Audience: IPU users looking to increase performance via mixed precision and analysis tools.


Mixed precision & 16 bit precision

Lightning also supports training in mixed precision with IPUs. By default, IPU training will use 32-bit precision. To enable mixed precision, set the precision flag.

Note

Currently there is no dynamic scaling of the loss with mixed precision training.

import lightning.pytorch as pl

model = MyLightningModule()
trainer = pl.Trainer(accelerator="ipu", devices=8, precision=16)
trainer.fit(model)

You can also use pure 16-bit training, where the weights are also in 16-bit precision.

import lightning.pytorch as pl
from lightning.pytorch.strategies import IPUStrategy

model = MyLightningModule()
model = model.half()
trainer = pl.Trainer(accelerator="ipu", devices=8, precision=16)
trainer.fit(model)

PopVision Graph Analyser

PopVision Graph Analyser

Lightning supports integration with the PopVision Graph Analyser Tool. This helps to look at utilization of IPU devices and provides helpful metrics during the lifecycle of your trainer.
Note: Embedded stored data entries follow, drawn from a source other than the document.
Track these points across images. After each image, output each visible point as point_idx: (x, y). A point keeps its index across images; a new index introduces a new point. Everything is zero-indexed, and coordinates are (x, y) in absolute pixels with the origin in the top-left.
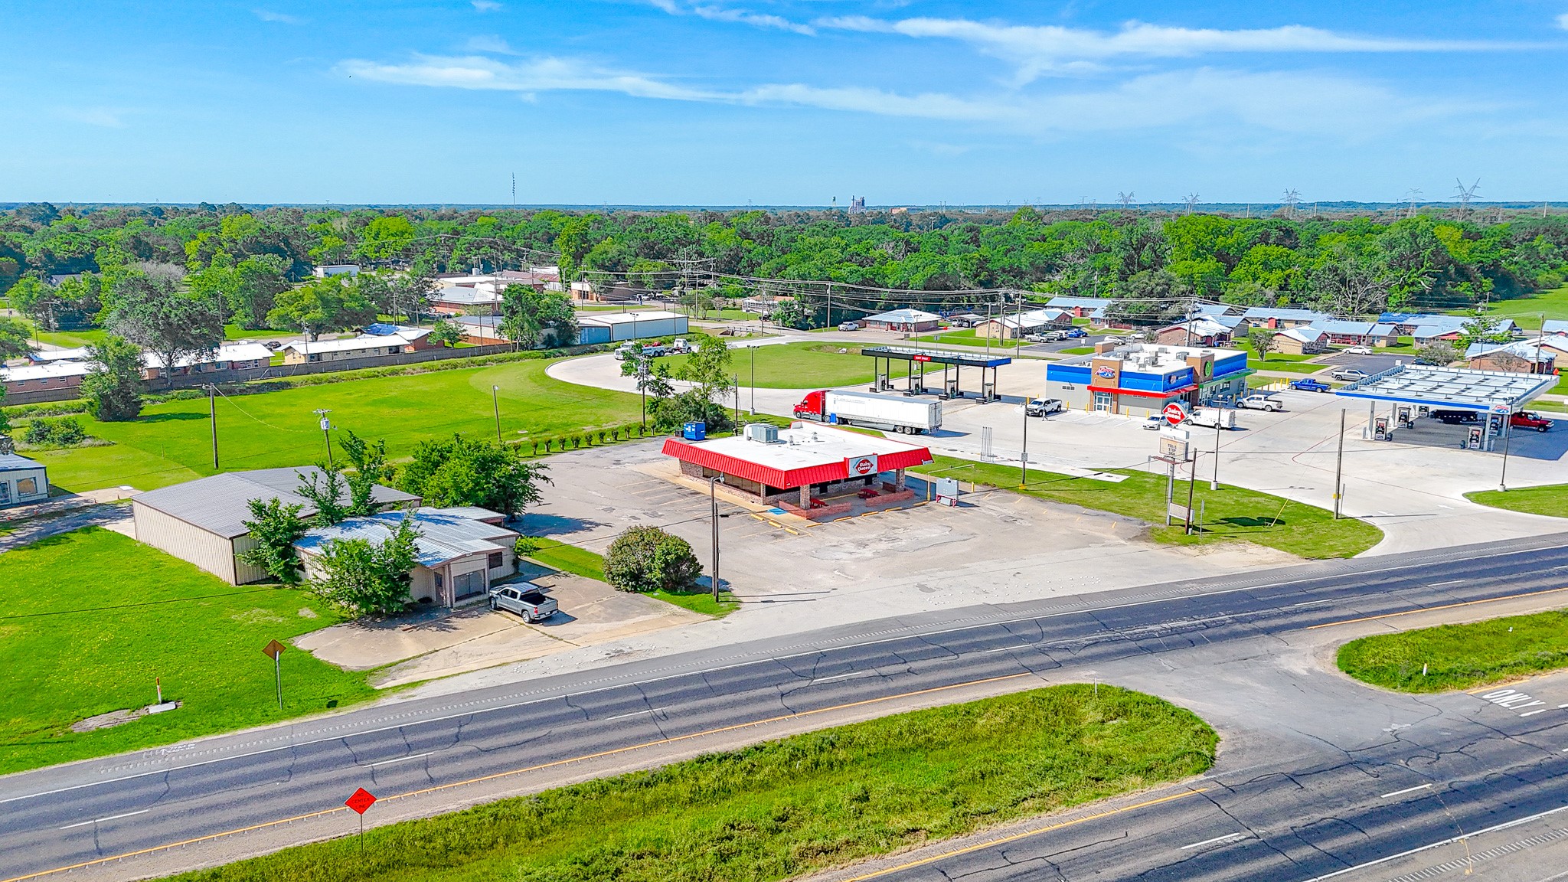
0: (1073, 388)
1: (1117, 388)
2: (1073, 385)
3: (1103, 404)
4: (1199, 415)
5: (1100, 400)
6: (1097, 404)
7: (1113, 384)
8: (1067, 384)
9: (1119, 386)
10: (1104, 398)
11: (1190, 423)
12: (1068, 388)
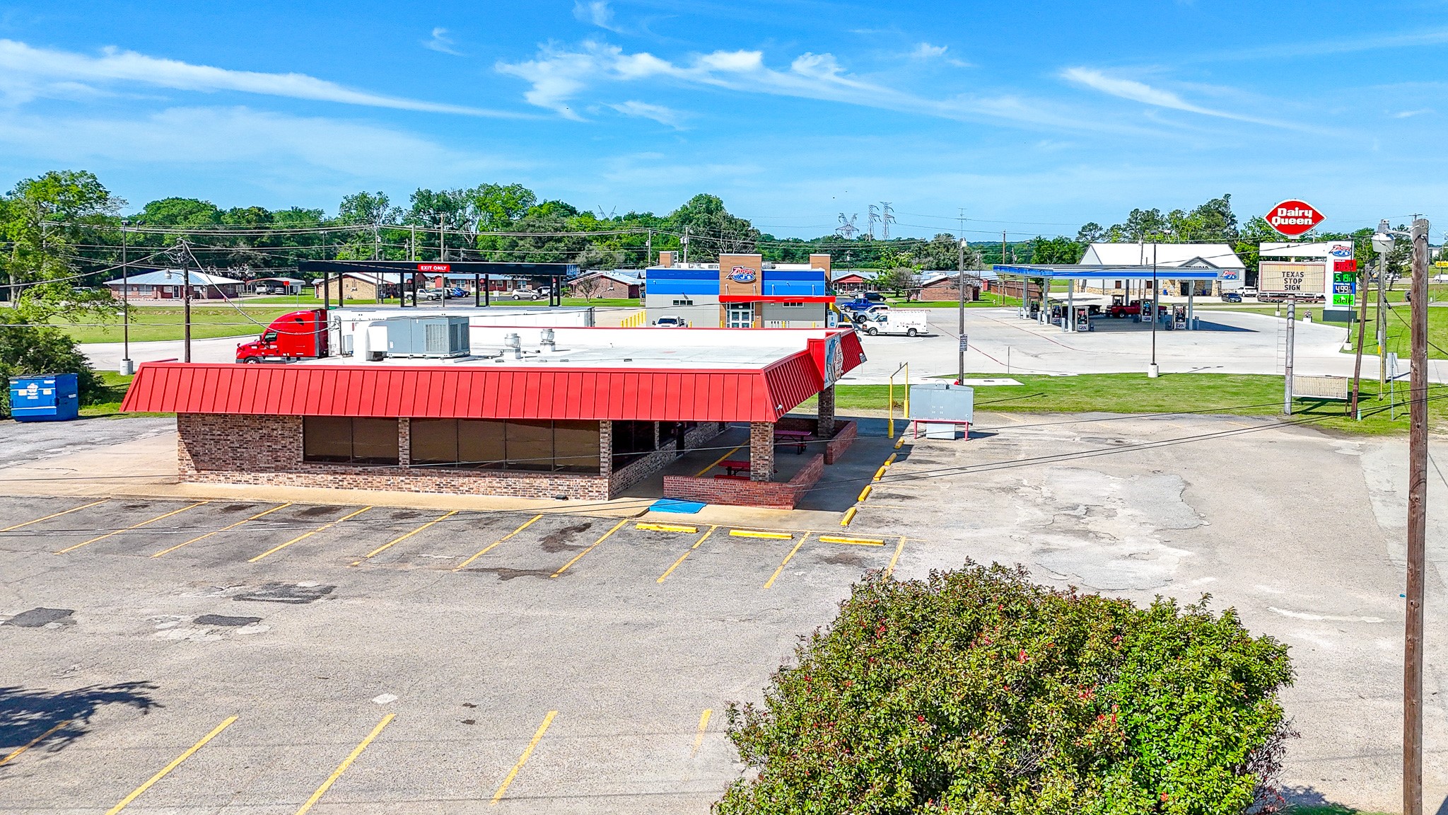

Once you have gained access, The PopVision Graph Analyser Tool can be downloaded via the GraphCore download website.

Lightning supports dumping all reports to a directory to open using the tool.

import lightning.pytorch as pl
from lightning.pytorch.strategies import IPUStrategy

model = MyLightningModule()
trainer = pl.Trainer(accelerator="ipu", devices=8, strategy=IPUStrategy(autoreport_dir="report_dir/"))
trainer.fit(model)

This will dump all reports to report_dir/ which can then be opened using the Graph Analyser Tool, see Opening Reports.